MI Library Keeps Local Control
Court says library not required to issue out-of-towner card to neighbor
By Norman Oder -- Library Journal, 9/1/2007
In an opinion issued July 26 that left the Michigan library community relieved, a sharply divided Michigan Supreme Court voted 4–3 to refuse to require the Bloomfield Township Public Library to let a nonresident buy a library card to check out library materials.
According to a lawsuit, for 40 years, from 1964 to 2003, the affluent city of Bloomfield Hills (population about 4000) paid the library to offer its residents access. When the contract was up for renewal—the city had been paying $226,460 and the township requested $463,550, or more than $115 per capita—the two parted ways. (The library is funded at $132 per capita.)
Bloomfield Hills resident George Goldstone wanted to pay $54 for a nonresident family library card from the township library but was rebuffed. The library noted that local families pay about $400 a year. In his suit, Goldstone cited a passage from the Michigan Constitution, which states, “The legislature shall provide by law for the establishment and support of public libraries which shall be available to all residents of the state....”
Legal debate
In the majority opinion, Justice Stephen Markman began, “[The library] argues that a public library is 'available' for purposes of our Constitution when it is subject to entry and its resources subject to use on site. We disagree.
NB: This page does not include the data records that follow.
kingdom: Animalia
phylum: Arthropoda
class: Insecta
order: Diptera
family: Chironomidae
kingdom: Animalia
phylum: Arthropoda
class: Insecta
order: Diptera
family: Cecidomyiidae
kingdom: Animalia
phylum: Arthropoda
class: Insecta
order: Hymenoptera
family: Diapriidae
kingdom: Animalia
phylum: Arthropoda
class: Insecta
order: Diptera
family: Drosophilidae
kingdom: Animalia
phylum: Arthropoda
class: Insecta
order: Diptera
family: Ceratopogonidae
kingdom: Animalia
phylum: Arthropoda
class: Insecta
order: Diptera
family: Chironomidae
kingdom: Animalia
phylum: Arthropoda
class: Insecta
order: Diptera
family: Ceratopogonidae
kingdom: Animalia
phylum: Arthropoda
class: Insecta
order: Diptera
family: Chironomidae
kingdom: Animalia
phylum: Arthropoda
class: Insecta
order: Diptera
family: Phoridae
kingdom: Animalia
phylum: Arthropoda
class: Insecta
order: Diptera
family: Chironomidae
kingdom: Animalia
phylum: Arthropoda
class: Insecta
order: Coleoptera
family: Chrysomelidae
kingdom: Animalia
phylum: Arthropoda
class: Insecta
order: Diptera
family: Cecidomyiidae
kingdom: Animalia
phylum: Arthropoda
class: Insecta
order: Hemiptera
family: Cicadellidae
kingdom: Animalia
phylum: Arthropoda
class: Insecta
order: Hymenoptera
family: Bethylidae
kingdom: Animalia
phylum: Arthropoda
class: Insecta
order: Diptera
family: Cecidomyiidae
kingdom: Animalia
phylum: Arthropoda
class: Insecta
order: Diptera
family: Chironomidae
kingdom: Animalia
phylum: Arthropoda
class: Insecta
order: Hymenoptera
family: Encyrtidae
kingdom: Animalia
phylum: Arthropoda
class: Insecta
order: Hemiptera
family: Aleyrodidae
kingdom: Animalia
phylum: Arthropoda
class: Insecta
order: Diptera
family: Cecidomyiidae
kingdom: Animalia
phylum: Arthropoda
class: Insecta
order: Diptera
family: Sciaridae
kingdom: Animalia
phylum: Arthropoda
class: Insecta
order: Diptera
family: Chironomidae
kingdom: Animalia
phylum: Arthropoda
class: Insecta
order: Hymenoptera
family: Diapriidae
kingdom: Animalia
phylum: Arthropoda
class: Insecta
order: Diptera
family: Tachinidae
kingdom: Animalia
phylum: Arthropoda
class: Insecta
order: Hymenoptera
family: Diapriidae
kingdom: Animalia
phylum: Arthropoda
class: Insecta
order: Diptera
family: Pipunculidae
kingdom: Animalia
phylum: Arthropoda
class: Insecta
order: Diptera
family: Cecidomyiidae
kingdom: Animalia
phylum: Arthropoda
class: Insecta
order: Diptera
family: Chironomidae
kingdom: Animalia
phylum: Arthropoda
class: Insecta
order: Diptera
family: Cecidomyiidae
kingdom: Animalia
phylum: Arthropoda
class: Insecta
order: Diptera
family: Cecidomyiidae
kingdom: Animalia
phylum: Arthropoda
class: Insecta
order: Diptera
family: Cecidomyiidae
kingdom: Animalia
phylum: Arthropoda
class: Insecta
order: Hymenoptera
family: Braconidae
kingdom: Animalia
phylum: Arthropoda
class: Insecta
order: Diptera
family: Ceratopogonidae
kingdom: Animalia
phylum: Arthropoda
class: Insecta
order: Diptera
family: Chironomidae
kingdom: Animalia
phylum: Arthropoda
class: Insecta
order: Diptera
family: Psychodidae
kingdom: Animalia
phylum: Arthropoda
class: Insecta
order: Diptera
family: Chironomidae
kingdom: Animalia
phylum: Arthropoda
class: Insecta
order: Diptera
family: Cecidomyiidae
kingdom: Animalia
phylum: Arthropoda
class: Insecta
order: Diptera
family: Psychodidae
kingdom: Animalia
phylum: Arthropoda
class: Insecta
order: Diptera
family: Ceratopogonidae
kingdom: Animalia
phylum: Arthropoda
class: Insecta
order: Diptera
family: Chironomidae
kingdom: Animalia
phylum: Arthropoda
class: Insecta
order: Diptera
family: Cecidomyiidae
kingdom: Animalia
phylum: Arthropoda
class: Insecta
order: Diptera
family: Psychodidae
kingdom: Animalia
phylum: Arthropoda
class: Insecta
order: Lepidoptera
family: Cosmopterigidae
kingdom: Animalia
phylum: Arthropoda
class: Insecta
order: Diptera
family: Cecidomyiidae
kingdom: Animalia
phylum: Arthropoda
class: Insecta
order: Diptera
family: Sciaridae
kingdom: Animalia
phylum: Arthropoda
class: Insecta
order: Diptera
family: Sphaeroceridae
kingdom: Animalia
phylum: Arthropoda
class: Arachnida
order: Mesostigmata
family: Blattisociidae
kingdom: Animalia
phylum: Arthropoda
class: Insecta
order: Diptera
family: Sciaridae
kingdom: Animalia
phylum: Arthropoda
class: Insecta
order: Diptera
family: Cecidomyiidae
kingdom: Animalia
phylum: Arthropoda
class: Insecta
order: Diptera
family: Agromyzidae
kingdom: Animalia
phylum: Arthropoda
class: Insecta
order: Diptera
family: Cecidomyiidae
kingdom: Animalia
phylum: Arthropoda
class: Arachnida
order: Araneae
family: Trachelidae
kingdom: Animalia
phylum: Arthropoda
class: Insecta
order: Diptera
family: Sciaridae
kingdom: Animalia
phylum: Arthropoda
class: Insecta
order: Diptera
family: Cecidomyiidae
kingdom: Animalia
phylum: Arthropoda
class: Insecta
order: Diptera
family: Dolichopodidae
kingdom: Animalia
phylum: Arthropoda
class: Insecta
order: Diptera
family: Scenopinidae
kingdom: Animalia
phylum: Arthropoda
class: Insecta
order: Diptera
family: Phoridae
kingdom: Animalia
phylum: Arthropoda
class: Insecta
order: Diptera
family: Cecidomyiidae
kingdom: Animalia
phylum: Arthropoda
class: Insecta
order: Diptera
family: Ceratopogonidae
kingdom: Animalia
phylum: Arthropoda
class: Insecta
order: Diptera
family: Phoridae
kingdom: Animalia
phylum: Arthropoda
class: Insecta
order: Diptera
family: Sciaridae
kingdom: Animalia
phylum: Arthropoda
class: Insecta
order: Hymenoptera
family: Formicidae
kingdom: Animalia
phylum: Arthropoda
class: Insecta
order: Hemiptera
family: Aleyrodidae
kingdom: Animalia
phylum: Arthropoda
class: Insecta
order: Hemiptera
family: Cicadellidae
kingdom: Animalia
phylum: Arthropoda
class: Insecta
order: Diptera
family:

Instead, we agree with plaintiff that a public library is only 'available' when a person enjoys reasonable borrowing privileges.”
However, the court concluded that the provision “is better understood, in our judgment, as assuring the availability of public libraries in general.” Markman observed that the dissenting justices would “disincentivize communities” from maintaining libraries if they were available to those “who had and had not paid for them.”
The Michigan Library Association, along with the Michigan Township Association and the Michigan Municipal League, filed an amicus brief supporting the library, arguing, “If 'availability' were dependent on expensive, individual library cards, then Michigan's public libraries would be transformed into essentially private book rental repositories for those able to purchase a card.”
The Detroit Public Library also supported the library in a brief, pointing out that the legislature had appropriated special funds to extend borrowing privileges at the library to every state resident, and a loss of local control might lead residents to vote against renewal of their millage.
The Michigan Department of History, Arts and Libraries, however, supported Goldstone, suggesting in its brief that a “reasonable fee” to nonresidents would not burden the library providing access and that a fee might spur residents where there is no library service to persuade their municipality to contract for library service.